EXERCISE OBJECTIVE:
Your answer must contain each line of the listing in which "lines" appears, copied in full.
*** Begin section ***
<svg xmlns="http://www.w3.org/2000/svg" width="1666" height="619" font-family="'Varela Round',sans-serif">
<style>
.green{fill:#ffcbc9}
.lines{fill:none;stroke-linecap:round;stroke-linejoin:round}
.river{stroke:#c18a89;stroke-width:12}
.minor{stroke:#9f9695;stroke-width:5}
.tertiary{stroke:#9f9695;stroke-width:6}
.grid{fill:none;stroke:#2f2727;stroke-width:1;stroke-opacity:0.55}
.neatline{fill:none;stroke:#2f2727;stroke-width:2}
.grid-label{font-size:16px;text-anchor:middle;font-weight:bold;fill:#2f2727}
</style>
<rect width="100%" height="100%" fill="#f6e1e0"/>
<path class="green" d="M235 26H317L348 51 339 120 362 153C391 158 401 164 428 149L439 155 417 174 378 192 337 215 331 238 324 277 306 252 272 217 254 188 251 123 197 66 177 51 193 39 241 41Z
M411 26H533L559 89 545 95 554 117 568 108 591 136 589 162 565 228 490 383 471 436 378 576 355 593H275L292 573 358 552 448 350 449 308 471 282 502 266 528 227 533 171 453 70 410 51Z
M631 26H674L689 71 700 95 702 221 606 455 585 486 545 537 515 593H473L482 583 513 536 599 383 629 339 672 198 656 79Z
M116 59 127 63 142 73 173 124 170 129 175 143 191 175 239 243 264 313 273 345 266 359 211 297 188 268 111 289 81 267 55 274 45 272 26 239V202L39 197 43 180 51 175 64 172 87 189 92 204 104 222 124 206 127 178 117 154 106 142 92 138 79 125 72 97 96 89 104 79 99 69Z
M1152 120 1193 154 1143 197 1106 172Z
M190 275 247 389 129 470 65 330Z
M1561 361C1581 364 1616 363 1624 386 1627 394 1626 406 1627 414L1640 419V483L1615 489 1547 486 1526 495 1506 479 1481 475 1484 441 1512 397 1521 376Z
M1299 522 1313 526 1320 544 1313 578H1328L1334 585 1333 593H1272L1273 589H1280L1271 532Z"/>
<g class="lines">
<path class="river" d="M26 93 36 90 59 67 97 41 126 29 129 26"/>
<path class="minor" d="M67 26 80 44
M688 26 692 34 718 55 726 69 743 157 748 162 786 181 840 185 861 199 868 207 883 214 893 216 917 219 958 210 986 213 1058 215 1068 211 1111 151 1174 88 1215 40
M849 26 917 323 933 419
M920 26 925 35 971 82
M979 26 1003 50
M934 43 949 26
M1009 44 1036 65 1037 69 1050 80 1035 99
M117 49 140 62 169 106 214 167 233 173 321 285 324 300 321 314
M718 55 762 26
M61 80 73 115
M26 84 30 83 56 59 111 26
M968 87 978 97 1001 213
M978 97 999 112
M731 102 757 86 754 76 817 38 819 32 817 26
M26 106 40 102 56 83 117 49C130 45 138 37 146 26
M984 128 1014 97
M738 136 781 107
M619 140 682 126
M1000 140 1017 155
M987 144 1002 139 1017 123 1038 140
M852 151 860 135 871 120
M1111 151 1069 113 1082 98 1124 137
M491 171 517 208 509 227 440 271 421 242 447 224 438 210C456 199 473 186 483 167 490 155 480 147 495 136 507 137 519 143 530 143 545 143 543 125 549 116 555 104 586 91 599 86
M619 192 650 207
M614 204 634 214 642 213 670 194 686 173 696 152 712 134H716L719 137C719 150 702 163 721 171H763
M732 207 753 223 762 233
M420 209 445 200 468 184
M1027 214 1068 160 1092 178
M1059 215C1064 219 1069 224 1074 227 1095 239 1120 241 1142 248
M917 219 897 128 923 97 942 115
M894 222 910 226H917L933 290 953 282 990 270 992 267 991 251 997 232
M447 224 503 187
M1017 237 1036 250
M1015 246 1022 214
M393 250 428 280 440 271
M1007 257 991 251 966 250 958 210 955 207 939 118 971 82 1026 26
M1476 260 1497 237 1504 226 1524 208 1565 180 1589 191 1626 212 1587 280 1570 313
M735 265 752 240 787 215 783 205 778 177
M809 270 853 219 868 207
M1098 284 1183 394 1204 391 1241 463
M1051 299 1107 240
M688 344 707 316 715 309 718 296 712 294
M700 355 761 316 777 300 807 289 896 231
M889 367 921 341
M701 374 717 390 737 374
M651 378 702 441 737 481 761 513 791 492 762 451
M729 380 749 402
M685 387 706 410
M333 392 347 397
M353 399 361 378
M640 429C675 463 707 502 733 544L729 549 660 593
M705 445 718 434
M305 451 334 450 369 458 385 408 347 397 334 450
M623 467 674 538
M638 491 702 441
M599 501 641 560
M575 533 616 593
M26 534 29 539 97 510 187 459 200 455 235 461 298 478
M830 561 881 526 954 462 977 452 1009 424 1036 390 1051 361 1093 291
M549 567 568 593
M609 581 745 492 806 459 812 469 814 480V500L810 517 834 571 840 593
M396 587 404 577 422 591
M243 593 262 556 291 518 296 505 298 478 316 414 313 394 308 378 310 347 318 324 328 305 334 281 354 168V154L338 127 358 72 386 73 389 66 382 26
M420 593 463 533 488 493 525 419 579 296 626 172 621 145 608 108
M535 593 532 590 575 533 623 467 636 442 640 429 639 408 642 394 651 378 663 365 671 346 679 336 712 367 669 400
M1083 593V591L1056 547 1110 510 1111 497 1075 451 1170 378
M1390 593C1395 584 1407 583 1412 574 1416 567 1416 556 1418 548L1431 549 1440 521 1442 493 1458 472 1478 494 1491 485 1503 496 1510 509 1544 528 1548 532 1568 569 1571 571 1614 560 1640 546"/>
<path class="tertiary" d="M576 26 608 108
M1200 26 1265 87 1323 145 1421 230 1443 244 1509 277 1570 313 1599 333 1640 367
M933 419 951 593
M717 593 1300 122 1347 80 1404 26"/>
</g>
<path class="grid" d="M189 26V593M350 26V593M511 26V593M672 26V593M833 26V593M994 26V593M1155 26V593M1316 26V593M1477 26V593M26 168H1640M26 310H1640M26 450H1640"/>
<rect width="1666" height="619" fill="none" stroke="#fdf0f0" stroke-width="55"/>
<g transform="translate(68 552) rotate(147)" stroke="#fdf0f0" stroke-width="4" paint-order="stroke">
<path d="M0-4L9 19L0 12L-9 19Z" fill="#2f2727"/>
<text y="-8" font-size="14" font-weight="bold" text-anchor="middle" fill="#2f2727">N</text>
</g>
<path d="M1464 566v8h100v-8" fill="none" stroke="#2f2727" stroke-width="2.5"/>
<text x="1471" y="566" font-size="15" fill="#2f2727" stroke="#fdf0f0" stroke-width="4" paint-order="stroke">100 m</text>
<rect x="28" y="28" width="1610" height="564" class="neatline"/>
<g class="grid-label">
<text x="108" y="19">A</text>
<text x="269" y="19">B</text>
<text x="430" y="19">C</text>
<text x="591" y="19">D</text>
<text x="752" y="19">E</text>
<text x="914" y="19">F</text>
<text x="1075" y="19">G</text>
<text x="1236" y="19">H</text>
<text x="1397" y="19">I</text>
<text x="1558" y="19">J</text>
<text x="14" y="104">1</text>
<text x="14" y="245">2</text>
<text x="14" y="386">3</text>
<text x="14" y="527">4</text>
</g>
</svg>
*** End section ***
WRITTEN SOLUTION:
.lines{fill:none;stroke-linecap:round;stroke-linejoin:round}
<g class="lines">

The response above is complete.